Agaton Giller (1831 in Opatówek, Congress Poland, Russian Empire – 1887 in Stanisławów, Austro-Hungary) was a Polish historian, journalist and politician. He and his brother Stefan Giller played notable roles in the Polish independence movement and in the January 1863 Uprising.

==Life==
He was a participant in the January Uprising and was one of the leaders of the "Red" faction among the insurrectionists as a member of the Central National Committee (Komitet Centralny Narodowy) and the Provisional National Government (Tymczasowy Rząd Narodowy). After being exiled to Siberia by the Imperial Russian authorities, he became the first Siberian historian and biographer of other deported Poles.

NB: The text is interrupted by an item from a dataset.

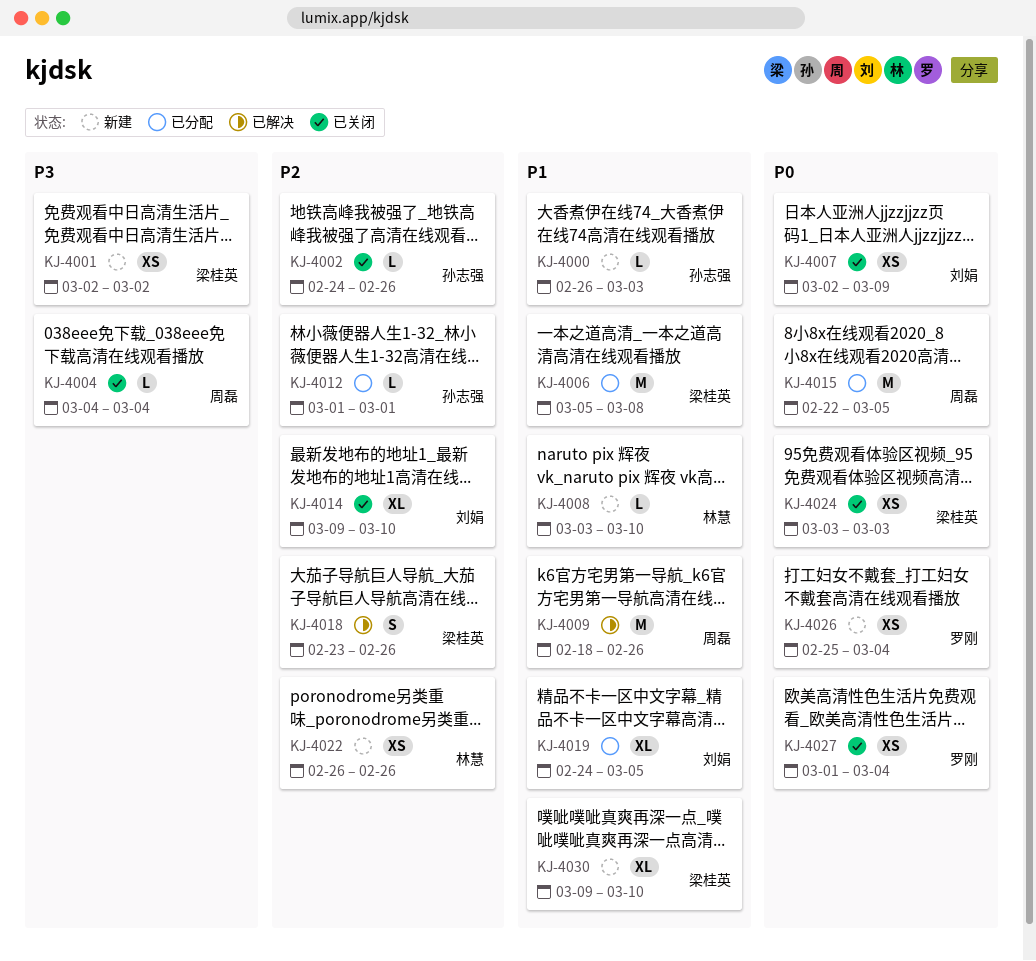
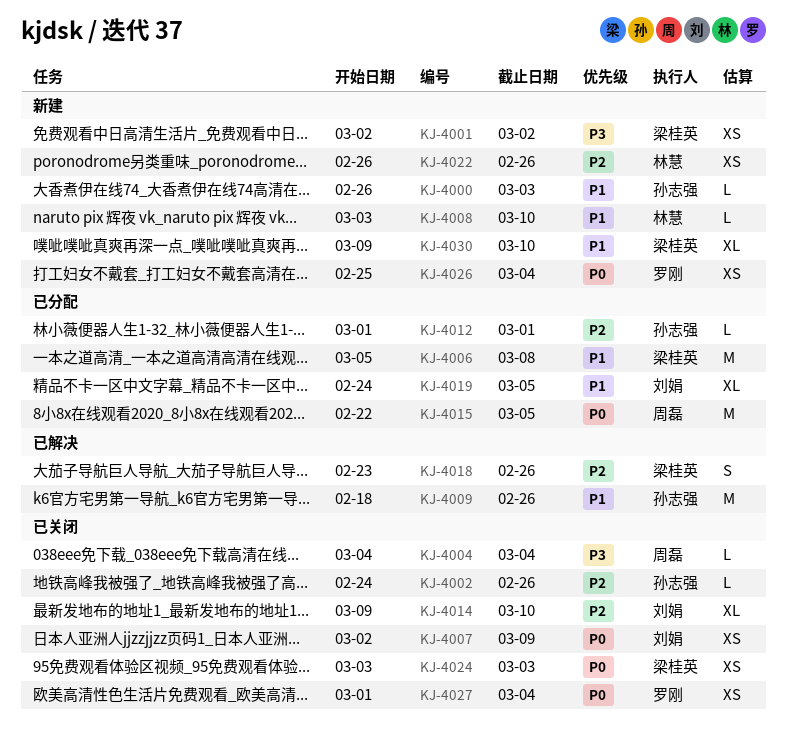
KJ-4009, owner: 周磊 -> 孙志强

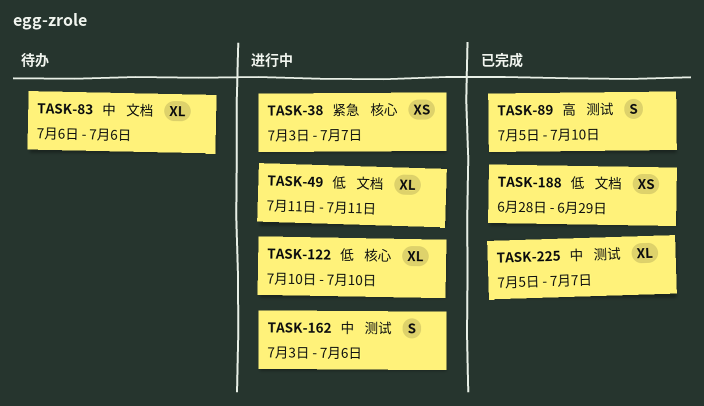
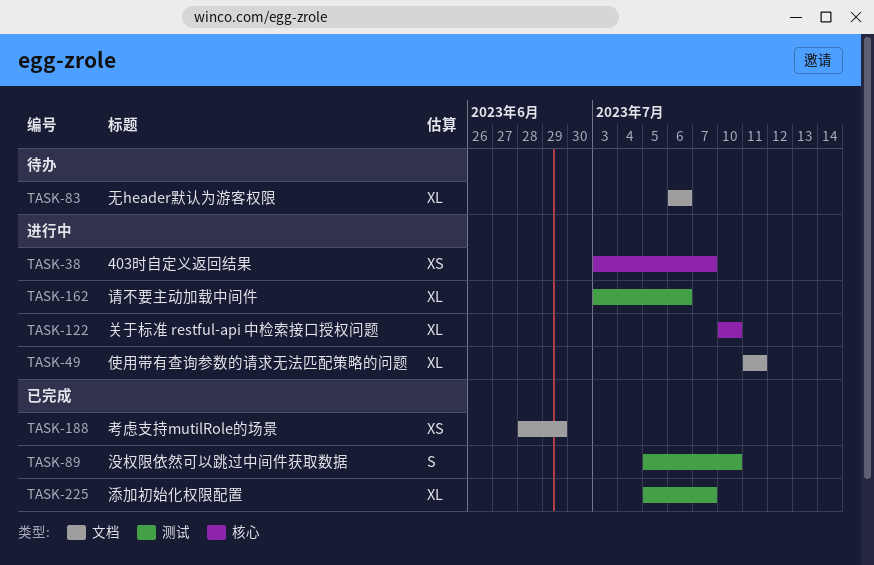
TASK-162, estimate: S -> XL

Later, in exile in Paris, he was a journalist with such periodicals as Ojczyzna (The Fatherland) and Kurier Paryski (The Paris Courier), a founder of Polish self-assistance organizations, and a founder of the Polish National Museum in Rapperswil, in Switzerland's Canton of St. Gallen.

He wrote many historical and biographical works, articles and studies.

He died in 1887 in Stanisławów. In 1980 his grave was repatriated from the closed Ivano-Frankivsk cemetery to Warsaw's Powązki Cemetery.

==Legacy==
The Polish National Alliance, in the United States, considers Agaton Giller its "spiritual father."